Страница 1 из 55
До дрожи
Ана Сакру
1. Алиса
— Да, я понимаю о чём ты, — Глеб Янович сжимает пальцами переносицу, мерно расхаживая по крытой уличной кухне нашей базы.
Вижу его, и вдоль позвоночника простреливает электрический разряд, сердце срывается вскачь. Ничего не могу с собой поделать — он такой красивый.
И взрослый…
Он старше меня на четырнадцать лет, и это вечность для любви, я понимаю.
Но не могу о нём не мечтать.
— Алис, от меня что-то надо? — Глеб Янович резко тормозит посреди кухни и фокусирует на мне взгляд своих почти прозрачных голубых глаз, прикрывая ладонью динамик телефона.
Вспыхиваю как маков цвет, кусая губы. На мгновение мне кажется, что он догадывается, что я специально пошла его искать. Без цели…Просто Наумова долго не было у нашего костра, и меня начала одолевать хандра по этому поводу.
— Нет. Я закуски сделать, — бормочу, наискосок пятясь к трём старым общим холодильникам, поставленным в ряд в углу навеса, — Не помешаю?
— А, конечно нет, — рассеянно улыбнувшись, Глеб Янович тут же отворачивается от меня и продолжает прерванный разговор.
Достаю продукты, каждой клеточкой ловя звук его кружащих шагов за моей спиной. Боковым зрением жадно впитываю образ. Нахмуренный высокий лоб, светлая, выгоревшая почти до белизны на солнце челка, твердый подбородок с пробивающейся короткой вечерней щетиной, двигающийся при разговоре кадык, крепкие загорелые предплечья, видные из закатанных по локоть рукавов летней рубашки, тонкие чувственные мужские губы…
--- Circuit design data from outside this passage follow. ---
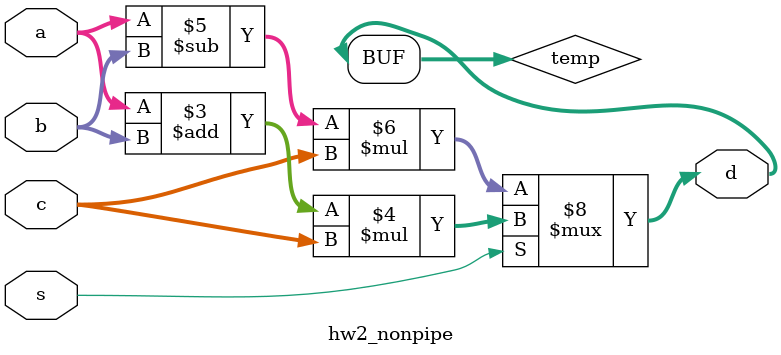
<source format=v>
module hw2_nonpipe (
    input [7:0] a, 
    input [7:0] b, 
    input [7:0] c, 
    input s, 
    output [15:0] d
);

    reg [15:0] temp;

    always @(*) begin
        if (s == 1) 
            temp = (a + b) * c;
        else
            temp = (a - b) * c;
    end

    assign d = temp;

endmodule
</source>
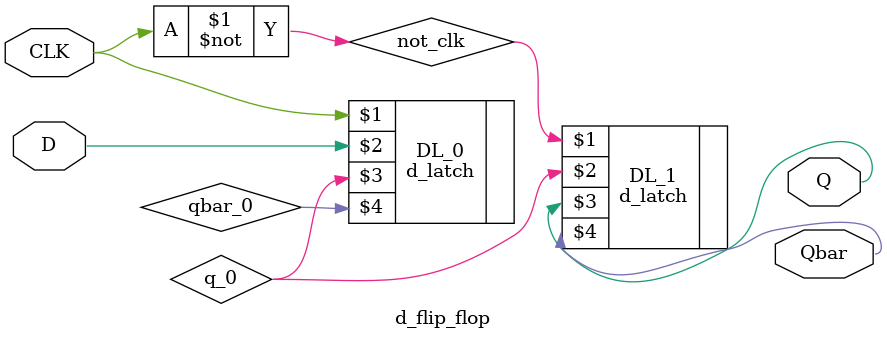
<source format=v>
module d_flip_flop(CLK, D, Q, Qbar);
	input CLK, D;
	output Q, Qbar;
	wire not_clk, q_0, qbar_0;

	not(not_clk, CLK);
	d_latch DL_0(CLK, 			D, 		q_0, 	qbar_0);
	d_latch DL_1(not_clk, 	q_0, 	Q, 		Qbar);
endmodule

</source>
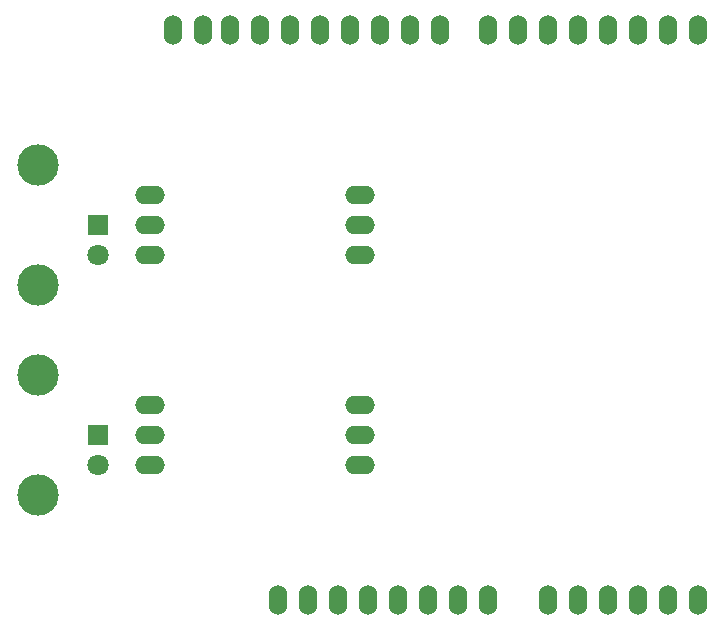
<source format=gbs>
G04 (created by PCBNEW (2013-07-07 BZR 4022)-stable) date 15/12/2015 05:16:37*
%MOIN*%
G04 Gerber Fmt 3.4, Leading zero omitted, Abs format*
%FSLAX34Y34*%
G01*
G70*
G90*
G04 APERTURE LIST*
%ADD10C,0.00590551*%
%ADD11C,0.137795*%
%ADD12R,0.0708661X0.0708661*%
%ADD13C,0.0708661*%
%ADD14O,0.06X0.1*%
%ADD15O,0.1X0.0607087*%
%ADD16O,0.1X0.06*%
G04 APERTURE END LIST*
G54D10*
G54D11*
X46500Y-44000D03*
X46500Y-40000D03*
G54D12*
X48500Y-42000D03*
G54D13*
X48500Y-43000D03*
G54D11*
X46500Y-37000D03*
X46500Y-33000D03*
G54D12*
X48500Y-35000D03*
G54D13*
X48500Y-36000D03*
G54D14*
X68500Y-47500D03*
X67500Y-47500D03*
X66500Y-47500D03*
X63500Y-47500D03*
X64500Y-47500D03*
X65500Y-47500D03*
X61500Y-47500D03*
X60500Y-47500D03*
X59500Y-47500D03*
X57500Y-47500D03*
X56500Y-47500D03*
X68500Y-28500D03*
X67500Y-28500D03*
X66500Y-28500D03*
X65500Y-28500D03*
X64500Y-28500D03*
X63500Y-28500D03*
X62500Y-28500D03*
X61500Y-28500D03*
X59900Y-28500D03*
X58900Y-28500D03*
X57900Y-28500D03*
X56900Y-28500D03*
X55900Y-28500D03*
X54900Y-28500D03*
X53900Y-28500D03*
X52900Y-28500D03*
X58500Y-47500D03*
X55500Y-47500D03*
X54500Y-47500D03*
X52000Y-28500D03*
X51000Y-28500D03*
G54D15*
X57250Y-34000D03*
G54D16*
X57250Y-35000D03*
X57250Y-36000D03*
X50250Y-34000D03*
X50250Y-35000D03*
X50250Y-36000D03*
G54D15*
X57250Y-41000D03*
G54D16*
X57250Y-42000D03*
X57250Y-43000D03*
X50250Y-41000D03*
X50250Y-42000D03*
X50250Y-43000D03*
M02*

</source>
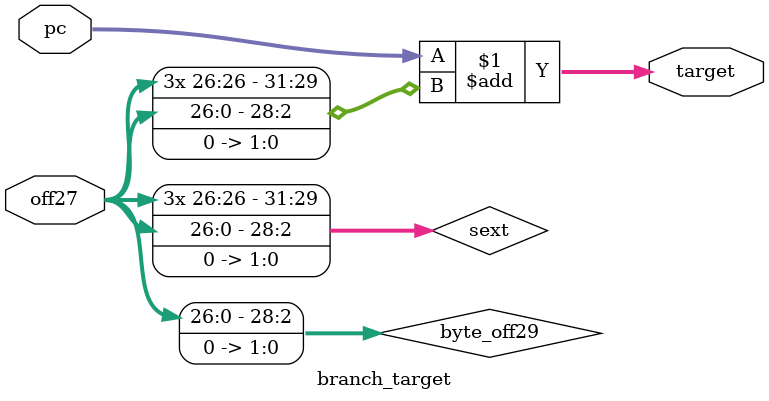
<source format=v>
`timescale 1ns/1ps
`include "decode.vh"

module immu(
    input  wire [17:0] imm18,
    output reg  [31:0] immx
);
    wire [1:0] mod  = imm18[17:16];
    wire [15:0] c16 = imm18[15:0];
    always @(*) begin
        case (mod)
            2'b01: immx = {16'h0000, c16};
            2'b10: immx = {c16, 16'h0000};
            default: immx = {{16{c16[15]}}, c16};
        endcase
    end
endmodule

module branch_target(
    input  wire [26:0] off27,
    input  wire [31:0] pc,
    output wire [31:0] target
);
    wire [28:0] byte_off29 = {off27, 2'b00};
    wire [31:0] sext = {{3{byte_off29[28]}}, byte_off29};
    assign target = pc + sext;
endmodule

</source>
Мы тут совершенно одни, оглушенные цикадами и отдаленным шумом прибоя. Ох…Даже руки дрожат.
Надеюсь, он не смотрит, как я неуклюже нарезаю сыр сейчас. Решит ещё, что это от выпитого домашнего вина и отправит спать как маленькую. Вот это точно будет неловко! Тем более перед ним!
От одной мысли так опозориться перед своим идеалом моё лицо вспыхивает ещё сильней. Хорошо, что сейчас уже ночь, и, кроме одинокой лампочки Ильича, тоскливо свисающей посреди навеса, ничто нас не освещает. Да и болезненный румянец вполне можно списать на лёгкое алкогольное опьянение, передоз свежим морским воздухом и танцы у большого костра под гитару. А не на то, что я уже год как безумно влюблена в Глеба Яновича Наумова, нашего историка.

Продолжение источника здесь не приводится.